Plus classics like LibriSpeech (960 hours), Fisher, Switchboard, and others including Mozilla Common Voice and VoxPopuli.

Evaluations used diverse sets like AMI, Earnings22, Gigaspeech, LibriSpeech, TEDLIUM, and more for reliable benchmarking.

FAQ: Common Questions Answered

Does this model support languages other than English?
No, it’s focused on English only.

What hardware does it run on?
Compatible with NVIDIA Ampere, Blackwell, Hopper, and Volta architectures.
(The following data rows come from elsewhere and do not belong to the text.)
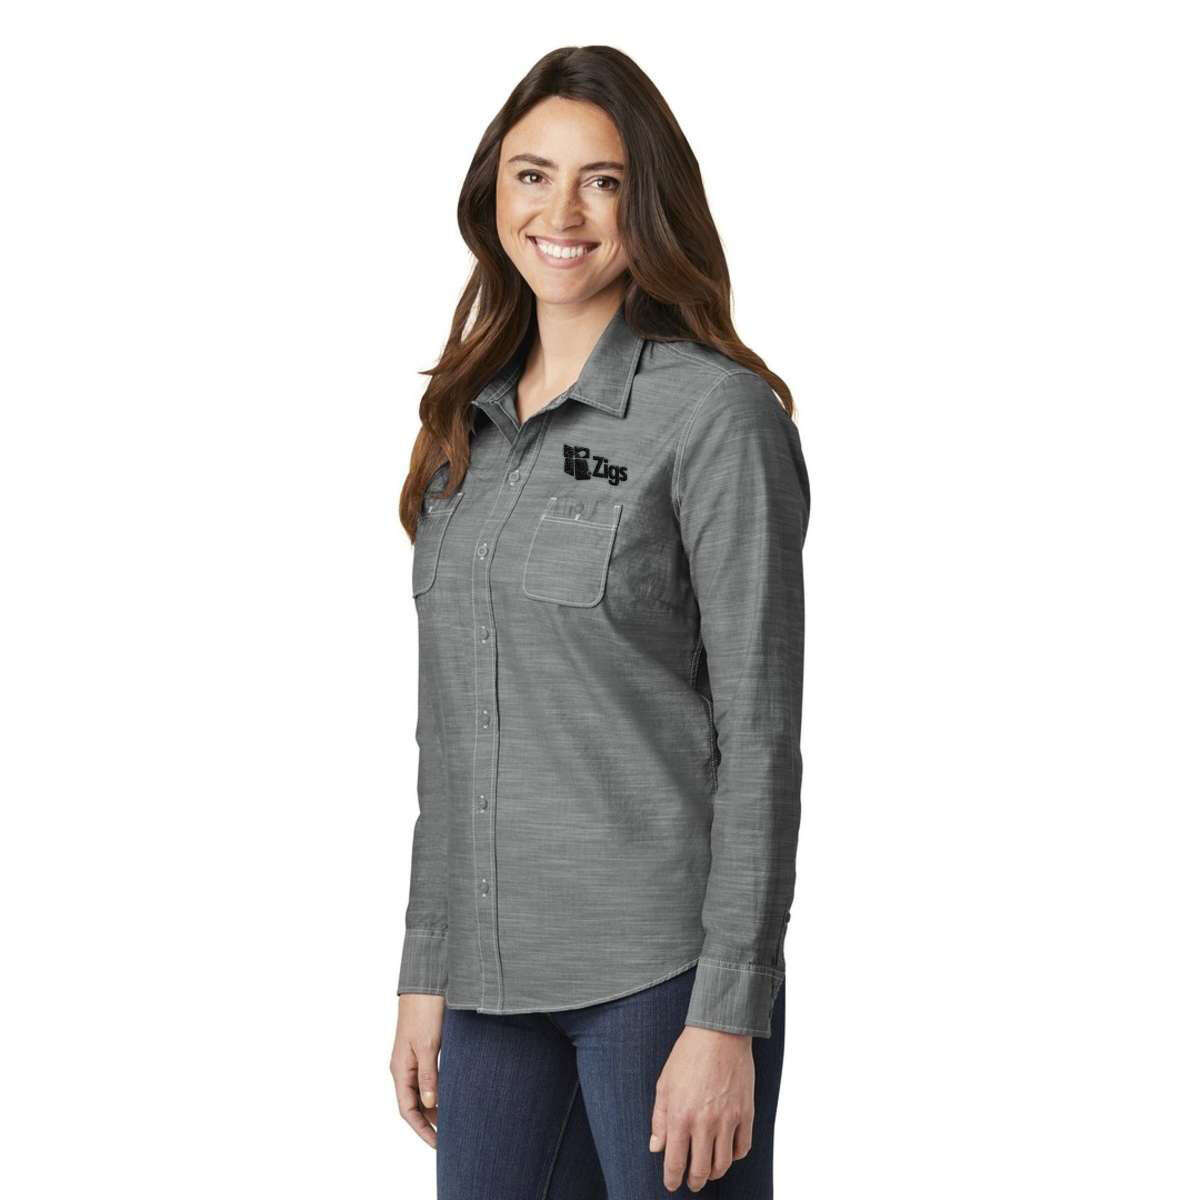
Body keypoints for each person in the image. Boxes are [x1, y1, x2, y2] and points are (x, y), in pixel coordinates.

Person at [389, 44, 810, 1199]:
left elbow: (760, 739)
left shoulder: (716, 417)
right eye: (533, 175)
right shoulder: (463, 428)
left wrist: (726, 1015)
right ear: (494, 193)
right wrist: (425, 966)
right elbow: (452, 735)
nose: (561, 213)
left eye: (603, 182)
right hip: (489, 987)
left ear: (648, 202)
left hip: (658, 981)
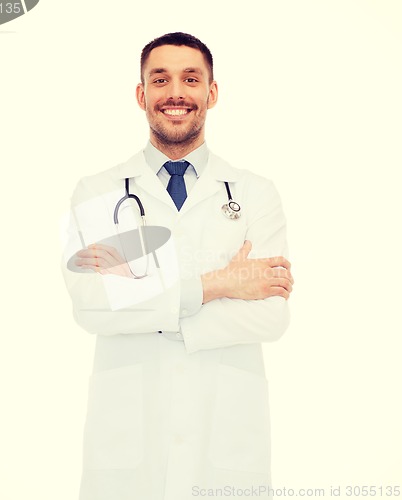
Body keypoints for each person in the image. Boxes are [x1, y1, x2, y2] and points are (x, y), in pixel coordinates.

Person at [62, 32, 294, 500]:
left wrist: (147, 305)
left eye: (191, 79)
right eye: (160, 78)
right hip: (129, 440)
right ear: (140, 94)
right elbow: (92, 306)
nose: (175, 93)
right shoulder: (99, 191)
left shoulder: (254, 193)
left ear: (211, 92)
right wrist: (221, 284)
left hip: (225, 435)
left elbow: (271, 315)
Tested on V100, A100, and others.

Why does it include punctuation and capitalization natively?
It’s baked into the training, so no extra modules needed.

How much better is the throughput?
It supports more parallel streams in the same memory footprint, improving efficiency significantly.

What if my audio is very short?
It needs at least 80ms to process.

Is it suitable for commercial use?
Yes, fully open for commercial and non-commercial applications.

The Nemotron-Speech-Streaming-En-0.6b strikes an impressive balance between speed and accuracy, making it an excellent foundation for modern voice applications. If you’re working on real-time speech-to-text, give it a try—you’ll see how it simplifies deployment while delivering robust performance.